=== Data provided ===
= Beginning of Section =
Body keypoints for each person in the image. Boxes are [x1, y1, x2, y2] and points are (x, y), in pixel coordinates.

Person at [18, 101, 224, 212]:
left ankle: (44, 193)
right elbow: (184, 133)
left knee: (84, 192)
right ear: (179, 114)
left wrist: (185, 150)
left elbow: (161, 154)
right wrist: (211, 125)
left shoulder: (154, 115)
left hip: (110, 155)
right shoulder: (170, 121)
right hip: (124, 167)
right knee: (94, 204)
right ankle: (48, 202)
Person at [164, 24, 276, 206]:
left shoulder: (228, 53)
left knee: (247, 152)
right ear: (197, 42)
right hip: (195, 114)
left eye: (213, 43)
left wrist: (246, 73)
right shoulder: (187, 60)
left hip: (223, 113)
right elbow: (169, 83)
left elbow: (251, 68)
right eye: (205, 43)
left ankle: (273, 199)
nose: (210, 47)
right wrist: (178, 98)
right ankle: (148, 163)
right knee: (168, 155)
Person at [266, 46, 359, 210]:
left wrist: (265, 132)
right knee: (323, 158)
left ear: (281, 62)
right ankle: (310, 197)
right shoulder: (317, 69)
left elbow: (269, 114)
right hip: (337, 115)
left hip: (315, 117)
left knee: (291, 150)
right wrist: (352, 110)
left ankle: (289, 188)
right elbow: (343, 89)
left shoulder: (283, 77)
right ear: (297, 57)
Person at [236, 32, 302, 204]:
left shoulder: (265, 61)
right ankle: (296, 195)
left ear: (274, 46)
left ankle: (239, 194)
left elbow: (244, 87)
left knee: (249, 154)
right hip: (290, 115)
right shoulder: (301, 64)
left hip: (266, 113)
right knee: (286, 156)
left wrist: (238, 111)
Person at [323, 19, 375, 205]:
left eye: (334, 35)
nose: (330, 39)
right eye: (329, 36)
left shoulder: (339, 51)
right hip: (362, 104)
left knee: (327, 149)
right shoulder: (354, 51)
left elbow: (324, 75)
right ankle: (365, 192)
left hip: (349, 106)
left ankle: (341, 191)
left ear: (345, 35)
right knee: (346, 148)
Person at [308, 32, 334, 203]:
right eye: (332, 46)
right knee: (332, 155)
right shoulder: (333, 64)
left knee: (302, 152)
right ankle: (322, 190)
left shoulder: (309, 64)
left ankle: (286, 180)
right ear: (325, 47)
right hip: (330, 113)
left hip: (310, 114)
= End of Section =
= Beginning of Section =
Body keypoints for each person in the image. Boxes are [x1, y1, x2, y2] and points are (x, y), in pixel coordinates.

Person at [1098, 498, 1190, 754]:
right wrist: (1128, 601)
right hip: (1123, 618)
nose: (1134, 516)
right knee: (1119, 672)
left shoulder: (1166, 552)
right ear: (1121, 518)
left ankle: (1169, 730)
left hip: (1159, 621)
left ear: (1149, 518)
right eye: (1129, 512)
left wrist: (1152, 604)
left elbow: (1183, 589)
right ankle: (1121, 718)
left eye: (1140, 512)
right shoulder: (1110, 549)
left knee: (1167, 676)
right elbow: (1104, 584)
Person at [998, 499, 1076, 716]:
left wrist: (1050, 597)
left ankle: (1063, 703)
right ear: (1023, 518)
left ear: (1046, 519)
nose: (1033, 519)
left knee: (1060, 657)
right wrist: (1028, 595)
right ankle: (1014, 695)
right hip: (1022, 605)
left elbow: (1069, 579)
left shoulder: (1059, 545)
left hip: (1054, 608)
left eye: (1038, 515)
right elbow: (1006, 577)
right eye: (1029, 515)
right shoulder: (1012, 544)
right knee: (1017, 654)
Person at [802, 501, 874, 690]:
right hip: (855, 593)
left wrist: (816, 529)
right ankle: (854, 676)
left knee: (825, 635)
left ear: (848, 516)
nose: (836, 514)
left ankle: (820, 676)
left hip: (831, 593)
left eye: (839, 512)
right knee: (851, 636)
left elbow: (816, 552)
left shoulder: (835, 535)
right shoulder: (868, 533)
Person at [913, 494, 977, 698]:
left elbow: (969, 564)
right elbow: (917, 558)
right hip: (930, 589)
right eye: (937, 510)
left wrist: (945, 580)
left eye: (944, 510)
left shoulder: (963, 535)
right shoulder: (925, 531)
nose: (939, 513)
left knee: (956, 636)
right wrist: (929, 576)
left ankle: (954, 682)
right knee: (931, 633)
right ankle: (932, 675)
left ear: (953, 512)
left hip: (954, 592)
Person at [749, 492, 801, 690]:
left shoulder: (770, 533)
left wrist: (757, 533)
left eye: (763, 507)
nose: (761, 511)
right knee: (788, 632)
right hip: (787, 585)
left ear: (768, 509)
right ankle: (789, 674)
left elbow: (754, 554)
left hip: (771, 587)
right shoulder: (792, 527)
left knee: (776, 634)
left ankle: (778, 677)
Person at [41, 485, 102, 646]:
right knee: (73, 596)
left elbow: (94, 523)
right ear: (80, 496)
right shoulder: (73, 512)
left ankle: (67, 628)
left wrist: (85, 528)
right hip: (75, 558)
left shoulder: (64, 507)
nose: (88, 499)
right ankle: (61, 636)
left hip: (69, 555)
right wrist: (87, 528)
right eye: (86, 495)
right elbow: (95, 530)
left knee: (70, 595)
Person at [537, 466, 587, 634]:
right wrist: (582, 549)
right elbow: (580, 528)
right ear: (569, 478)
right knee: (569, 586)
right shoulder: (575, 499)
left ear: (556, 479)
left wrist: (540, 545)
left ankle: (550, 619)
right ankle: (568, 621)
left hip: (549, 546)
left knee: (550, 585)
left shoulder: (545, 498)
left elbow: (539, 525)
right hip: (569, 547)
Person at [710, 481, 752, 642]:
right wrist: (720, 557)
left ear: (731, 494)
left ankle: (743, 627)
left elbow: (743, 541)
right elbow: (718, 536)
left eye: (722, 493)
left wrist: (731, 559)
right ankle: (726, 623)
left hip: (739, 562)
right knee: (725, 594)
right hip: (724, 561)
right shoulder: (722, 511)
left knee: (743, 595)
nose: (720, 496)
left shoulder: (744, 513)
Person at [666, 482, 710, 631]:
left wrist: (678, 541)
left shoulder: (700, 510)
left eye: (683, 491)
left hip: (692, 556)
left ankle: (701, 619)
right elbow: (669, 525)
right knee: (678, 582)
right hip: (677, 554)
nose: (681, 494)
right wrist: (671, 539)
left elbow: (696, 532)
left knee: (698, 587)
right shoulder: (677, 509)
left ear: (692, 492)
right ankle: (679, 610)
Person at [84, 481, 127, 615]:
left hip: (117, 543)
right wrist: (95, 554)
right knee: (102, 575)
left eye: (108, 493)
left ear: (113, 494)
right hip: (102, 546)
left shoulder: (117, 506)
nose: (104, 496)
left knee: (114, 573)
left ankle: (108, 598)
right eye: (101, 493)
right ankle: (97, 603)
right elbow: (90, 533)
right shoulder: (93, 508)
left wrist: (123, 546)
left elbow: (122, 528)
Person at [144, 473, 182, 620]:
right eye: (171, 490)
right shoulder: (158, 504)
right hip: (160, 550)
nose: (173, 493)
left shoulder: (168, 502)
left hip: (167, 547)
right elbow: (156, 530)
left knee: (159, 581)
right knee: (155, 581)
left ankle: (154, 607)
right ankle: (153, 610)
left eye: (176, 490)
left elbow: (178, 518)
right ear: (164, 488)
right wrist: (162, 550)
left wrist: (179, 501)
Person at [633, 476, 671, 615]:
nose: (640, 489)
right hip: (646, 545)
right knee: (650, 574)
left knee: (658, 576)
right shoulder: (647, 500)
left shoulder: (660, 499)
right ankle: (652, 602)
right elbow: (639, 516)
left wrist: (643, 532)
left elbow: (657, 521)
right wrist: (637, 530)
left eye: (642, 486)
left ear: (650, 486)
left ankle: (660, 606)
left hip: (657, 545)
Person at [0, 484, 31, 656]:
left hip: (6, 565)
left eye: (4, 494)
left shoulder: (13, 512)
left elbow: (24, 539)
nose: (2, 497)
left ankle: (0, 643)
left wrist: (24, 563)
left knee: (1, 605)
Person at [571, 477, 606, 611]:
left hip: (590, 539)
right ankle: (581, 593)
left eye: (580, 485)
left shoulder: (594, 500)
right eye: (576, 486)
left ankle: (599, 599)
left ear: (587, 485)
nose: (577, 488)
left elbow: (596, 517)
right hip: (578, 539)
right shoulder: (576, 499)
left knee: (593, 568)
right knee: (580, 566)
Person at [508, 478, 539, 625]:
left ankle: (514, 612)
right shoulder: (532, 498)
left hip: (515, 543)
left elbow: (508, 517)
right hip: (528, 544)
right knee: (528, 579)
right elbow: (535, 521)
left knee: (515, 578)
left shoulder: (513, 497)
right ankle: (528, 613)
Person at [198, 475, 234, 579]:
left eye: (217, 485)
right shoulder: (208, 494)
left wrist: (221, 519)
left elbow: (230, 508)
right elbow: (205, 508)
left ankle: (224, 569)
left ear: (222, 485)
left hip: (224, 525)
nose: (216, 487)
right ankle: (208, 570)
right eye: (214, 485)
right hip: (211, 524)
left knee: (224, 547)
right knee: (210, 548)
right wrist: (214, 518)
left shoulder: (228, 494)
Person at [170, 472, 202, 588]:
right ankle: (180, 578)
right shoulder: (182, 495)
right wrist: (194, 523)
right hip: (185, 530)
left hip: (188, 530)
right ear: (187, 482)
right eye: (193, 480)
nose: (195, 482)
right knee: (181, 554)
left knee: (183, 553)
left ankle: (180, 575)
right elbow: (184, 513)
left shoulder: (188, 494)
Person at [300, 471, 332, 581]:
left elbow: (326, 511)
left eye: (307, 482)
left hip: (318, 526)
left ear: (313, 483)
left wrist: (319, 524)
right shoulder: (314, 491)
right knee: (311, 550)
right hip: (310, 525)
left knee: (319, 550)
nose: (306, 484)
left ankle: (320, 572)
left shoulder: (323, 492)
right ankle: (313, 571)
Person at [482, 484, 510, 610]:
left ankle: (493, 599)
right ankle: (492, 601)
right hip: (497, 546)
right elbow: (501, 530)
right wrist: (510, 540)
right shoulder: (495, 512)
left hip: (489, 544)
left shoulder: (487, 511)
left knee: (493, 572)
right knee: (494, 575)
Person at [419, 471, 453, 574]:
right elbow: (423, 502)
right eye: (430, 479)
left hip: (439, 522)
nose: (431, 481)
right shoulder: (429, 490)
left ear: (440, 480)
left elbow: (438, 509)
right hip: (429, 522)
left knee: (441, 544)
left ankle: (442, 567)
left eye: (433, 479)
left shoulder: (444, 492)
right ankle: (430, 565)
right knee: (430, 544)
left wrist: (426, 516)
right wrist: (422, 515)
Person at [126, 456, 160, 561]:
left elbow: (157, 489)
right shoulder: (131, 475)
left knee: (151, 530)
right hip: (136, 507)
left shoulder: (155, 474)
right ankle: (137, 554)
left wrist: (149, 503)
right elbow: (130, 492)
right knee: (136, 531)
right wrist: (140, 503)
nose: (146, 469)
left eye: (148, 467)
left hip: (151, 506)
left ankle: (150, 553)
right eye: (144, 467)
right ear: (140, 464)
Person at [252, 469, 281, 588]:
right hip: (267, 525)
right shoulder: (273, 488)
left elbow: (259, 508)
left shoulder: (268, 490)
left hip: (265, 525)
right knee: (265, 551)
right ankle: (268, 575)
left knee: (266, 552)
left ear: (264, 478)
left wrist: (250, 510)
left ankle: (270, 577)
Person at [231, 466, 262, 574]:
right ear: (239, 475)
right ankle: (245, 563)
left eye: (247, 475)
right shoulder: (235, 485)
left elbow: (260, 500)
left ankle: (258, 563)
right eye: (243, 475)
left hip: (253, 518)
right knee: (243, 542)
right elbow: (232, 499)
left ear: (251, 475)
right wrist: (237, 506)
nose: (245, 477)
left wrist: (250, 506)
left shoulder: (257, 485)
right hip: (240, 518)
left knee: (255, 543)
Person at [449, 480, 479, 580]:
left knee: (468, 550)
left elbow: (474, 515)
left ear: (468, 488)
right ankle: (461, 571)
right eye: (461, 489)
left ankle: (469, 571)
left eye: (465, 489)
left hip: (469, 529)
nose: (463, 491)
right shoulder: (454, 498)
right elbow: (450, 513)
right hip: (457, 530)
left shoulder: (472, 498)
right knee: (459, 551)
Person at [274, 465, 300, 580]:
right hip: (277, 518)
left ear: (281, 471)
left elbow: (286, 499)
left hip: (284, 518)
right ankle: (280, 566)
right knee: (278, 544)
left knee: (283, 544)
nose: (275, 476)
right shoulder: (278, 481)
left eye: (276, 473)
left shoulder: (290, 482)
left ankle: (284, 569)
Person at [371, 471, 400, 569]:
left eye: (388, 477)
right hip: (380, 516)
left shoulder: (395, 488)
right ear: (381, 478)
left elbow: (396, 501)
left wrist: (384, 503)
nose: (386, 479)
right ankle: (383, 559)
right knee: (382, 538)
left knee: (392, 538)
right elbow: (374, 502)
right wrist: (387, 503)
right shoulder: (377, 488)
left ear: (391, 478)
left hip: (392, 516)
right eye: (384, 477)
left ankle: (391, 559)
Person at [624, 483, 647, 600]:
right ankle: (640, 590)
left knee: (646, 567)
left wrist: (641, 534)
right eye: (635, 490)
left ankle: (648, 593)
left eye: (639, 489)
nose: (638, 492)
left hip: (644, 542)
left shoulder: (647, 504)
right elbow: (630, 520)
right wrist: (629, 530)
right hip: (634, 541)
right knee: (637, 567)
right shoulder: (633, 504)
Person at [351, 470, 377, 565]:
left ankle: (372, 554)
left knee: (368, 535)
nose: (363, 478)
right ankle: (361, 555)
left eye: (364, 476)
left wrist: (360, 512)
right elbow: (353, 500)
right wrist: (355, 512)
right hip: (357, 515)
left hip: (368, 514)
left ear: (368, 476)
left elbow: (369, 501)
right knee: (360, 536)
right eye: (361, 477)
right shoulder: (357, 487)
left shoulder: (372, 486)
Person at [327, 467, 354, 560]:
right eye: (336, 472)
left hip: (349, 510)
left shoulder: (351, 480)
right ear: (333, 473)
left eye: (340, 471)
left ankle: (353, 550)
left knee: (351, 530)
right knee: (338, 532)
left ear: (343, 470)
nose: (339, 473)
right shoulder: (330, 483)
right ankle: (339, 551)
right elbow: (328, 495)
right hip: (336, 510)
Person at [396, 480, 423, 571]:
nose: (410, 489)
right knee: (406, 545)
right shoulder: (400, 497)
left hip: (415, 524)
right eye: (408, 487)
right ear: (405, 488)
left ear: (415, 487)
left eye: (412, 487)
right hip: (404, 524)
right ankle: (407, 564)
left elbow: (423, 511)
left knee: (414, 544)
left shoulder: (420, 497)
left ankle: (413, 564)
= End of Section =
= Beginning of Section =
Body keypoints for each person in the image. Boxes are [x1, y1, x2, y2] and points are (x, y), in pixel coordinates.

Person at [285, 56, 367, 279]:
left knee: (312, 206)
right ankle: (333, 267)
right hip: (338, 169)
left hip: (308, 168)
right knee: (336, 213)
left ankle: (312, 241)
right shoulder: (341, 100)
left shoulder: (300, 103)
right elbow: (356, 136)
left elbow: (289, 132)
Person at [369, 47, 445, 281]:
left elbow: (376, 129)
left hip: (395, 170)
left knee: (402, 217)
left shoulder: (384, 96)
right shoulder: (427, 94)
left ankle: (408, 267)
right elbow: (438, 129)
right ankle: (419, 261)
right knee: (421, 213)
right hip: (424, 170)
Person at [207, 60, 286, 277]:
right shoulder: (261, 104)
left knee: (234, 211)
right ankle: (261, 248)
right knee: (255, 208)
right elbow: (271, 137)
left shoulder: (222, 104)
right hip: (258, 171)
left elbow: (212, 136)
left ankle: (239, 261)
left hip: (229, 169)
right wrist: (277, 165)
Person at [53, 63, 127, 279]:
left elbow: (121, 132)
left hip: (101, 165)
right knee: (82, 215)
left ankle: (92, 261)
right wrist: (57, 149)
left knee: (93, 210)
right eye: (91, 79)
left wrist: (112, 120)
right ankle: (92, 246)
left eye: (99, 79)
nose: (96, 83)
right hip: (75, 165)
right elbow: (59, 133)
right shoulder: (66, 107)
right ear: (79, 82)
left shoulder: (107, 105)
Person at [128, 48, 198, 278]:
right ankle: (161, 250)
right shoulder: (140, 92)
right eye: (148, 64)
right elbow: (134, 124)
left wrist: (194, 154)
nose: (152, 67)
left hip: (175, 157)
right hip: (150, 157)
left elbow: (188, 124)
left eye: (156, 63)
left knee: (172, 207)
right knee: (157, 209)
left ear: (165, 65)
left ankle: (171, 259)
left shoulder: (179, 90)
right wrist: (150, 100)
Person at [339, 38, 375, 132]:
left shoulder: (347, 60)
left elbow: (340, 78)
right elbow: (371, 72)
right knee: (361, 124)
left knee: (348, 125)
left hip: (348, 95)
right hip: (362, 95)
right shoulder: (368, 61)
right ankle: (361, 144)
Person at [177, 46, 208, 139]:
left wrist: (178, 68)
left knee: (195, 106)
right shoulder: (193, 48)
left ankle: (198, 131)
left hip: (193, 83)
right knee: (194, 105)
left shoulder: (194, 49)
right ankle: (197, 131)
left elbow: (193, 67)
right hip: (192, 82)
= End of Section =
=== The task ===
Among the entries above, copy exactly only the lines starting with the one containing "left eye: (156, 63)" and going through the one containing "right shoulder: (368, 61)", both ends included.

=== Answer below ===
left eye: (156, 63)
left knee: (172, 207)
right knee: (157, 209)
left ear: (165, 65)
left ankle: (171, 259)
left shoulder: (179, 90)
right wrist: (150, 100)
Person at [339, 38, 375, 132]:
left shoulder: (347, 60)
left elbow: (340, 78)
right elbow: (371, 72)
right knee: (361, 124)
left knee: (348, 125)
left hip: (348, 95)
right hip: (362, 95)
right shoulder: (368, 61)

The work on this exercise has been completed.